Teach children to deal with Dementia
When a grandparent has dementia, it is often difficult for a grandchild to understand. Yet it is important that children, no matter how young they are, understand what is going on. By being open about dementia and using the advice below, you can help your (grand) child to accept it and deal with it.
Explain what is going on
If a grandparent or other family member with dementia exhibits abnormal behaviour, children usually notice this. Some will ask why grandfather or grandmother does this; others silently develop their own theory about it. Why is she acting so strange? Why can I no longer do with her what I always did with her? If you do not explain to a child that grandma is sick, it can become anxious or angry, become uninterested, feel left out or take the blame on itself. It is important to take the time to talk to your (grand) child about dementia. Keep in mind his age and the associated comprehension and perception.
For a small child, it is probably enough to say that grandma does differently because of an illness in her head and that she cannot help it. For example, you can explain to older children about what is happening in her brain. You can tell them that the causes of dementia are not yet established and that the disease is incurable, but not contagious. You can also explain how difficult it is for your loved one to remember an event, name or word, to find the way back, or to recognize an object. In this way your (grand) child learns to understand the situation.
Try to reassure your (grand) child
Younger children often tend to put the blame on themselves, although they won’t say that out loud. So, ask what your (grand) child thinks about the situation, what makes him worried or anxious. Emphasize that no one can do anything about your loved ones dementia. Discussing other emotions is also good. Your (grand) child may be afraid of what is to come, or sad for the fact that your loved one is less and less interested in him or her. Perhaps there is shame or annoyance about the changed behaviour of your loved one or a feeling of powerlessness. Explain that these are understandable and normal feelings that do not need to be disguised.
Make it clear that dementia is not contagious and that the chance of heredity is very small. This way you can remove any worries or fears. Try to be positive and encourage him or her to find a way to interact with your loved one and stay in touch. Children are often surprisingly creative and spontaneous in their communication with people with dementia.
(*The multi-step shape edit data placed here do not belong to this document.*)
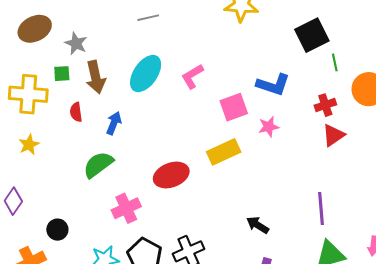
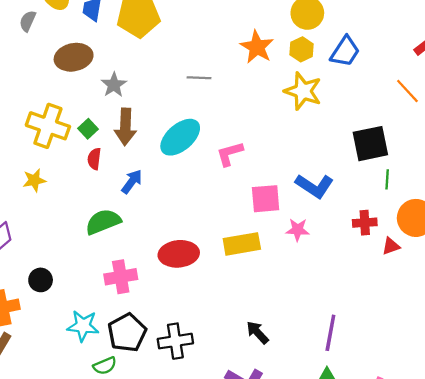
green square: (62, 74) -> (88, 129), moved, turned 36
red triangle: (333, 135) -> (391, 246), moved, size x0.7

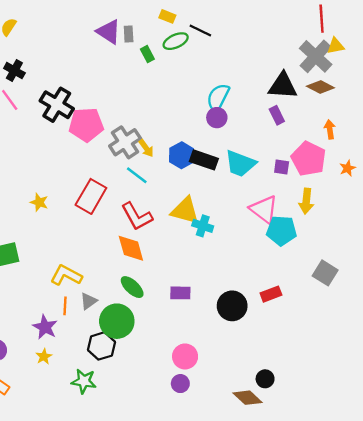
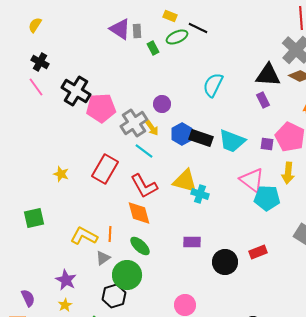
purple circle: (217, 118) -> (162, 104), moved
purple rectangle: (180, 293) -> (192, 242), moved
orange line: (65, 306) -> (110, 234), moved

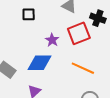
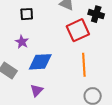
purple star: (52, 40) -> (22, 42), moved
orange line: (83, 68) -> (84, 65), turned 65

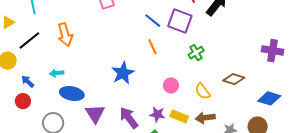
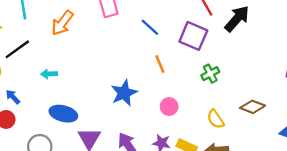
blue line: (153, 21) -> (150, 27), moved
orange arrow: (65, 35) -> (62, 23), moved, turned 50
cyan arrow: (57, 73) -> (49, 74), moved
pink circle: (171, 85) -> (169, 107), moved

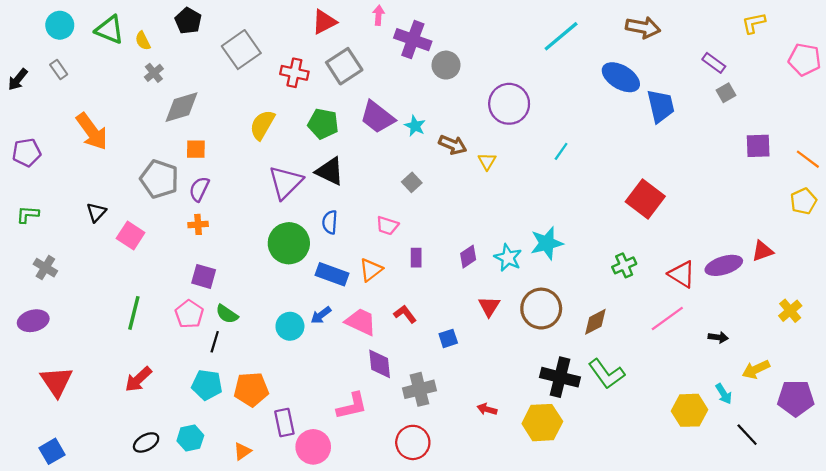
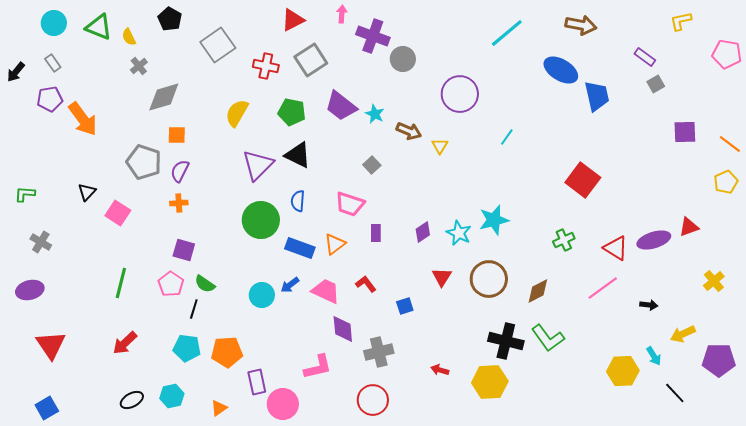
purple pentagon: (27, 152) -> (50, 99), moved
pink trapezoid: (387, 226) -> (350, 204), size x1.4

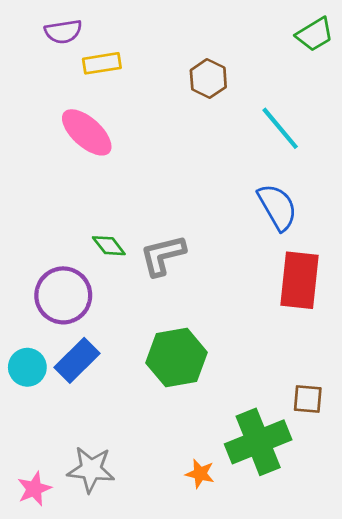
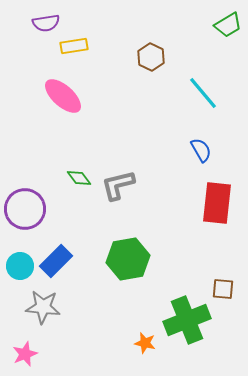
blue semicircle: (277, 207) -> (201, 150), size x0.7
purple circle: (63, 295) -> (25, 209), moved
gray star: (91, 469) -> (43, 307), moved

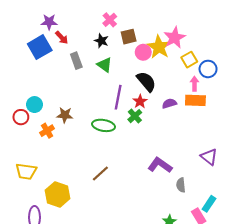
‘I was on my mobile and suddenly grandma came to watch. She never did that otherwise. I have shown her all YouTube videos that made her laugh hard. That was really cool. “
Be alert for unspoken signs
Everyone treats bad news or setbacks differently. Sometimes it takes a little more effort to get into a conversation with your (grand) child. Many young children do not want to burden their (grand) parents with their feelings and fears. Older children often find it difficult to talk about their feelings. If you have the feeling that there is more then your (grand) dares or wants to show, be alert to the following signals:
- poor sleep, suffering from nightmares, inexplicable pains or sudden annoying behaviour;
- difficulty concentrating at school;
- gloomy and easy in tears;
- often isolates itself;
- remarkably little interest in the situation;
- caring behaviour in a way that does not suit his age.
These signals can be a reason to pay extra attention to your (grand) child and to discuss the situation openly with each other. It probably also helps if you share your own feelings and concerns and tell how you deal with them. Also let it be known that you still love your (grand) child unabated, even though you may now be less available due to the care for your loved one.
Involve your environment about the situation
Is your child very involved in your loved one’s illness? Or are there tensions in the family because care requires a lot of time and attention? Then this can have an impact on your child. For example, children may have learning or behavioural problems at school. Certainly, as children get older, they suffer more from the concerns that play within the family. It is therefore important that the environment of your (grand) child knows about the situation. Changes in behaviour or well-being are then noticed more quickly.
Include your (grand) child in the care of your loved one
(Grand) children may feel excluded when it comes to caring for your loved one with dementia. So, try to come up with ways to get them involved, without asking too much of them. A few tips:
- Emphasize that it is very nice and important for your loved one when your (grand) child is with her and shows that he loves her.
- Think of fun activities that they can do together, such as taking a walk, playing a game, listening to music, colouring or making a scrapbook.
- Tell about how your loved one was before she became ill. Show photos and videos.
- Take photos of your (grand) child and your loved one together, so that he / she becomes aware that there are also nice moments together, despite the illness.
- Show your (grand) child that you and your loved one appreciate what he or she does.
- Make sure that your (grand) child does not end up in a situation whereby your loved one feels confused or annoyed. If this does happen, talk about it afterwards and explain what happened, so that there is no fear.
- Never leave your (grand) child alone with your loved one if you are not entirely sure that they both can handle this.